→ WHAT YOU NEED TO DO: Each line of the listing where "culture" appears should be reported.

* * * * * * * * *

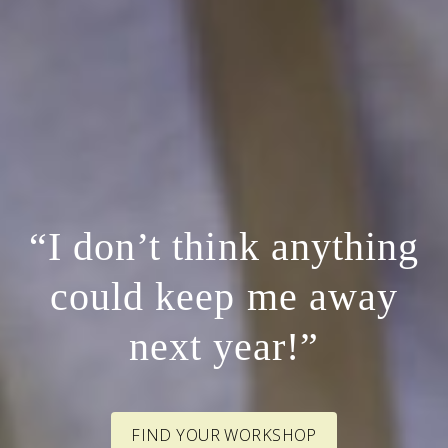
“I don’t think anything
could keep me away
next year!”
FIND YOUR WORKSHOP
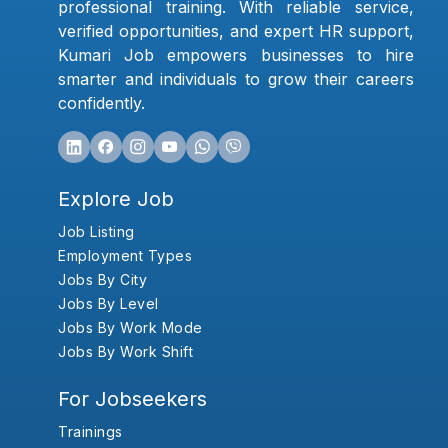
professional training. With reliable service,
verified opportunities, and expert HR support,
Kumari Job empowers businesses to hire
smarter and individuals to grow their careers
confidently.
Explore Job
Job Listing
Employment Types
Jobs By City
Jobs By Level
Jobs By Work Mode
Jobs By Work Shift
For Jobseekers
Trainings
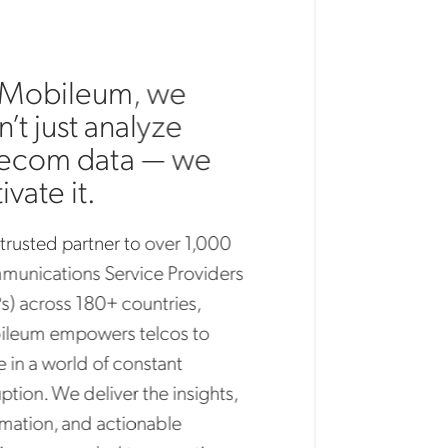
Mobileum, we
t just analyze
ecom data — we
vate it.
rusted partner to over 1,000
ications Service Providers
 across 180+ countries,
eum empowers telcos to
in a world of constant
tion. We deliver the insights,
tion, and actionable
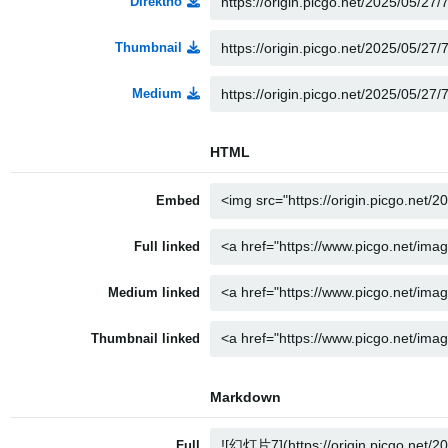
Direktno
Thumbnail
Medium
HTML
Embed
Full linked
Medium linked
Thumbnail linked
Markdown
Full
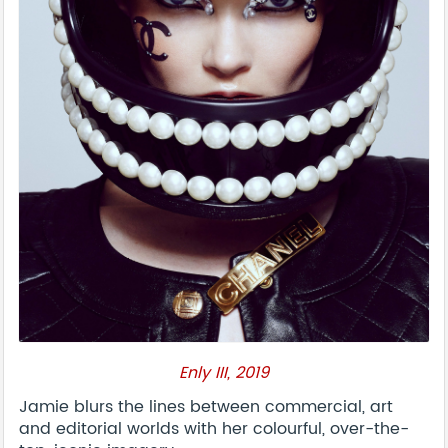
Enly III, 2019
Jamie blurs the lines between commercial, art
and editorial worlds with her colourful, over-the-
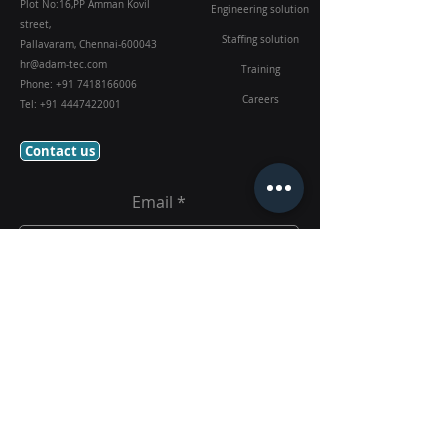
Plot No:16,PP Amman Kovil
Engineering solution
street,
Staffing solution
Pallavaram, Chennai-600043
hr@adam-tec.com
Training
Phone:
+91 7418166006
Careers
Tel:
+91 4447422001
Contact us
Email
Submit
Follow Us On:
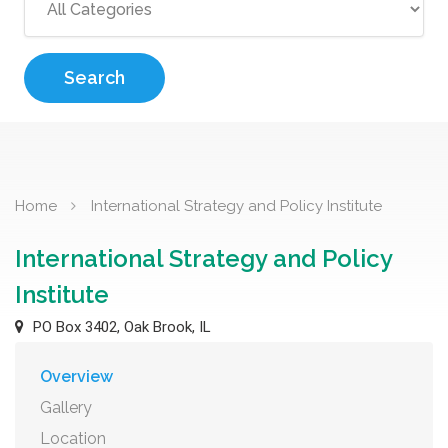
Search
Home
International Strategy and Policy Institute
International Strategy and Policy
Institute
PO Box 3402, Oak Brook, IL
Overview
Gallery
Location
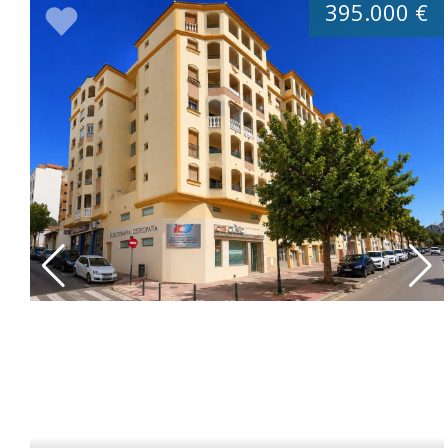
395.000 €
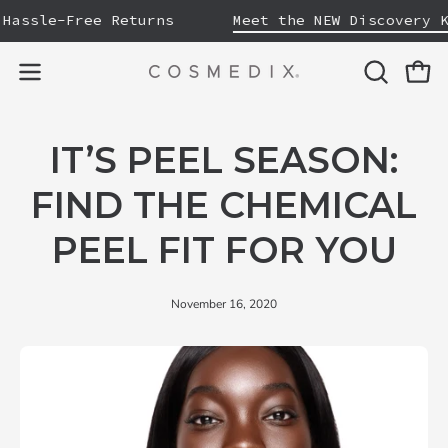
Skip
assle-Free Returns
Meet the NEW Discovery Ki
to
content
OPEN
Open
Open
SEARCH
navigation
BAR
menu
IT’S PEEL SEASON:
FIND THE CHEMICAL
PEEL FIT FOR YOU
November 16, 2020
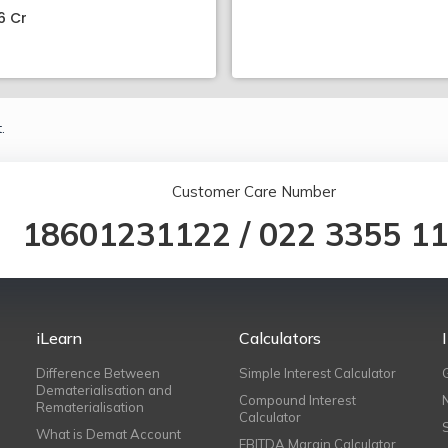
6 Cr
.
Customer Care Number
18601231122
/
022 3355 1
iLearn
Calculators
Difference Between
Simple Interest Calculator
Dematerialisation and
Compound Interest
Rematerialisation
Calculator
What is Demat Account
EBITDA Margin Calculator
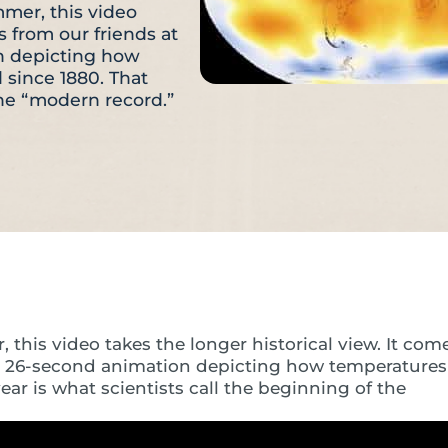
mer, this video
s from our friends at
n depicting how
since 1880. That
the “modern record.”
his video takes the longer historical view. It com
ng 26-second animation depicting how temperatures
r is what scientists call the beginning of the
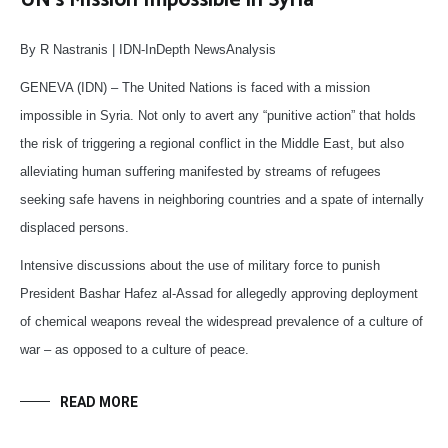
UN’s Mission Impossible in Syria
By R Nastranis | IDN-InDepth NewsAnalysis
GENEVA (IDN) – The United Nations is faced with a mission
impossible in Syria. Not only to avert any “punitive action” that holds
the risk of triggering a regional conflict in the Middle East, but also
alleviating human suffering manifested by streams of refugees
seeking safe havens in neighboring countries and a spate of internally
displaced persons.
Intensive discussions about the use of military force to punish
President Bashar Hafez al-Assad for allegedly approving deployment
of chemical weapons reveal the widespread prevalence of a culture of
war – as opposed to a culture of peace.
READ MORE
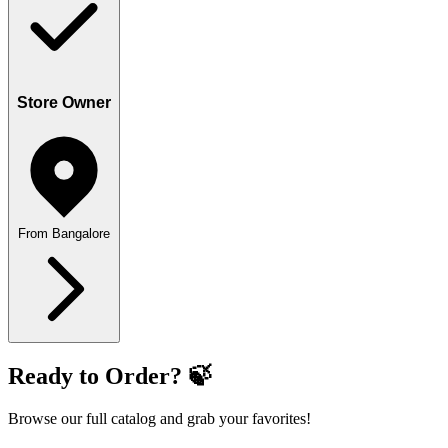
Store Owner
From Bangalore
Ready to Order? 🍃
Browse our full catalog and grab your favorites!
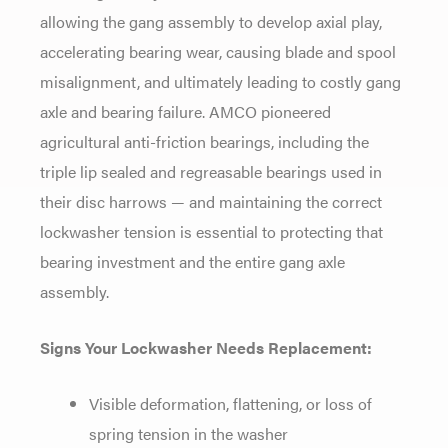
allowing the gang
assembly to develop axial play,
accelerating bearing wear, causing
blade and spool
misalignment, and
ultimately leading to costly gang
axle
and bearing failure. AMCO pioneered
agricultural anti-friction bearings,
including the
triple lip sealed and
regreasable bearings used in
their disc
harrows
— and maintaining the correct
lockwasher tension is essential to
protecting that
bearing investment and
the entire gang axle
assembly.
Signs Your Lockwasher Needs Replacement:
Visible deformation, flattening,
or loss of
spring tension in the washer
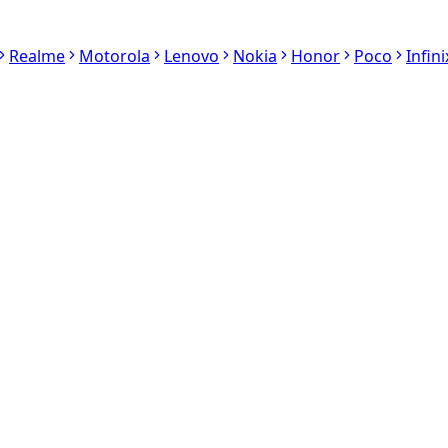
Realme
Motorola
Lenovo
Nokia
Honor
Poco
Infini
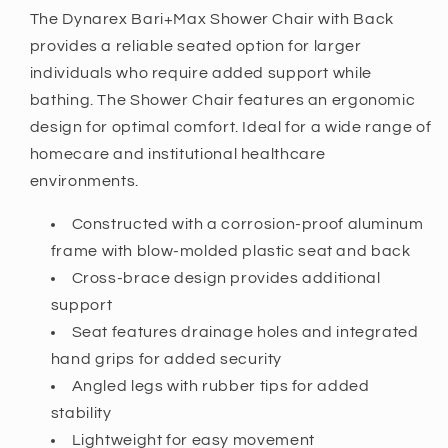
The Dynarex Bari+Max Shower Chair with Back
provides a reliable seated option for larger
individuals who require added support while
bathing. The Shower Chair features an ergonomic
design for optimal comfort. Ideal for a wide range of
homecare and institutional healthcare
environments.
Constructed with a corrosion-proof aluminum
frame with blow-molded plastic seat and back
Cross-brace design provides additional
support
Seat features drainage holes and integrated
hand grips for added security
Angled legs with rubber tips for added
stability
Lightweight for easy movement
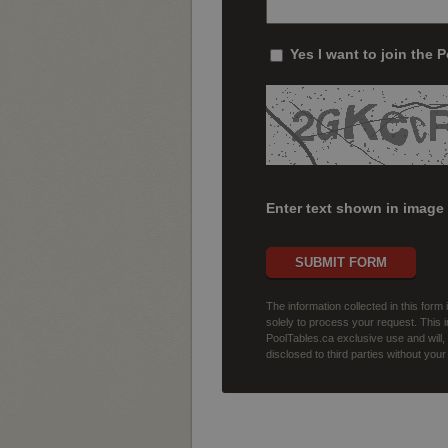
Yes I want to join the 
Enter text shown in image
SUBMIT FORM
The information collected in this form
solely to process your request. This i
PoolTables.ca exclusive use and will
disclosed to third parties without you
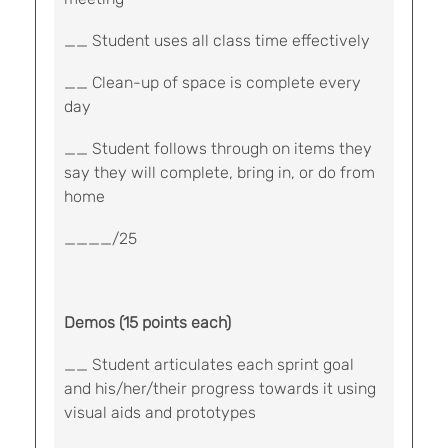
__ Student uses all class time effectively
__ Clean-up of space is complete every
day
__ Student follows through on items they
say they will complete, bring in, or do from
home
____/25
Demos (15 points each)
__ Student articulates each sprint goal
and his/her/their progress towards it using
visual aids and prototypes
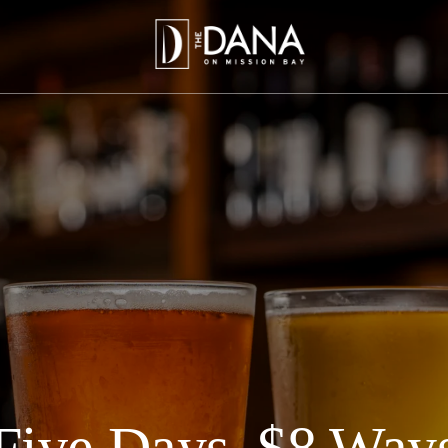
Five Days, $8 Way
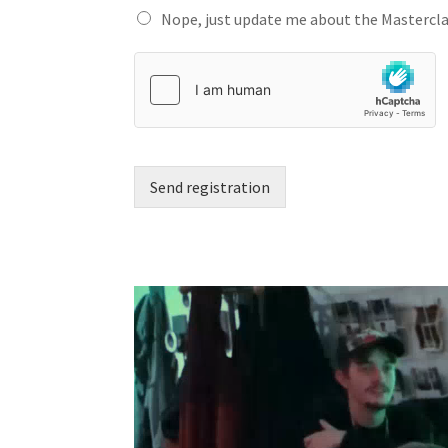
Nope, just update me about the Mastercla
Send registration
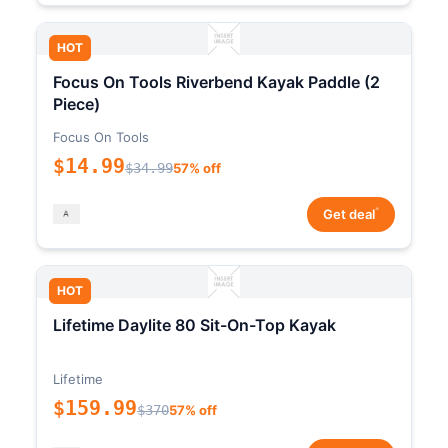
HOT
Focus On Tools Riverbend Kayak Paddle (2
Piece)
Focus On Tools
$14.99
$34.99
57% off
*
Get deal
HOT
Lifetime Daylite 80 Sit-On-Top Kayak
Lifetime
$159.99
$370
57% off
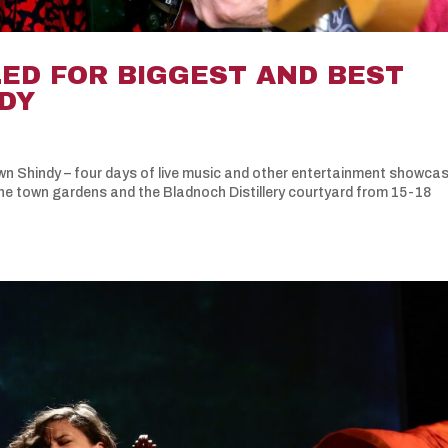
D FOR BIGGEST AND BEST
NDY
own Shindy – four days of live music and other entertainment showca
the town gardens and the Bladnoch Distillery courtyard from 15-18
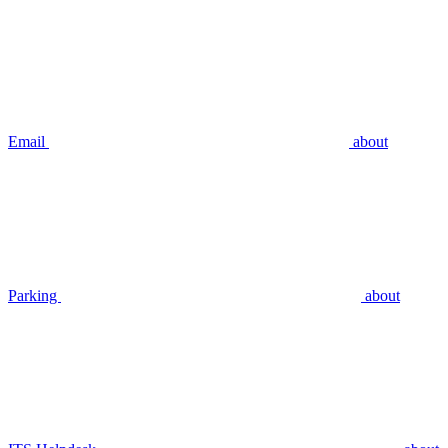
Email
about
Parking
about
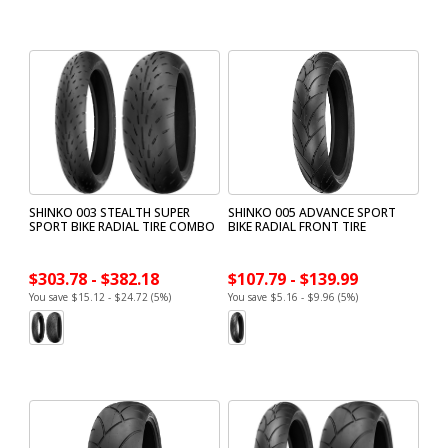
SHINKO 003 STEALTH SUPER
SHINKO 005 ADVANCE SPORT
SPORT BIKE RADIAL TIRE COMBO
BIKE RADIAL FRONT TIRE
$303.78 - $382.18
$107.79 - $139.99
You save $15.12 - $24.72 (5%)
You save $5.16 - $9.96 (5%)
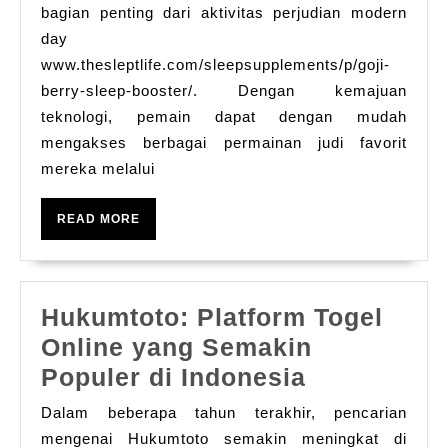
Untuk
bagian penting dari aktivitas perjudian modern
Menang
day
www.thesleptlife.com/sleepsupplements/p/goji-
Di
berry-sleep-booster/. Dengan kemajuan
Game
teknologi, pemain dapat dengan mudah
Judi
mengakses berbagai permainan judi favorit
Online
mereka melalui
READ
READ MORE
MORE
Hukumtoto: Platform Togel
Online yang Semakin
Hukumtoto
Populer di Indonesia
Platform
Dalam beberapa tahun terakhir, pencarian
Togel
mengenai Hukumtoto semakin meningkat di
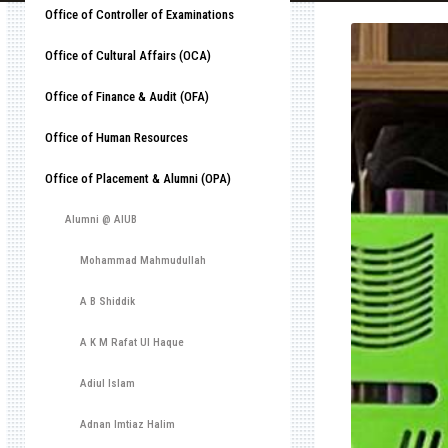
Office of Controller of Examinations
Office of Cultural Affairs (OCA)
Office of Finance & Audit (OFA)
Office of Human Resources
Office of Placement & Alumni (OPA)
Alumni @ AIUB
Mohammad Mahmudullah
A B Shiddik
A K M Rafat Ul Haque
Adiul Islam
Adnan Imtiaz Halim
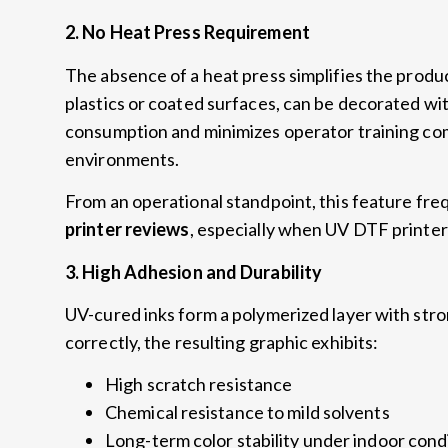
2.
No Heat Press Requirement
The absence of a heat press simplifies the prod
plastics or coated surfaces
,
can be decorated wi
consumption and minimizes operator training co
environments
.
From an operational standpoint
,
this feature fre
printer reviews
,
especially when UV DTF printer
3.
High Adhesion and Durability
UV-cured inks form a polymerized layer with str
correctly
,
the resulting graphic exhibits
:
High scratch resistance
Chemical resistance to mild solvents
Long-term color stability under indoor cond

* * * * * * * * *

→ EXERCISE SOLUTION:
of chemical weapons reveal the widespread prevalence of a culture of
war – as opposed to a culture of peace.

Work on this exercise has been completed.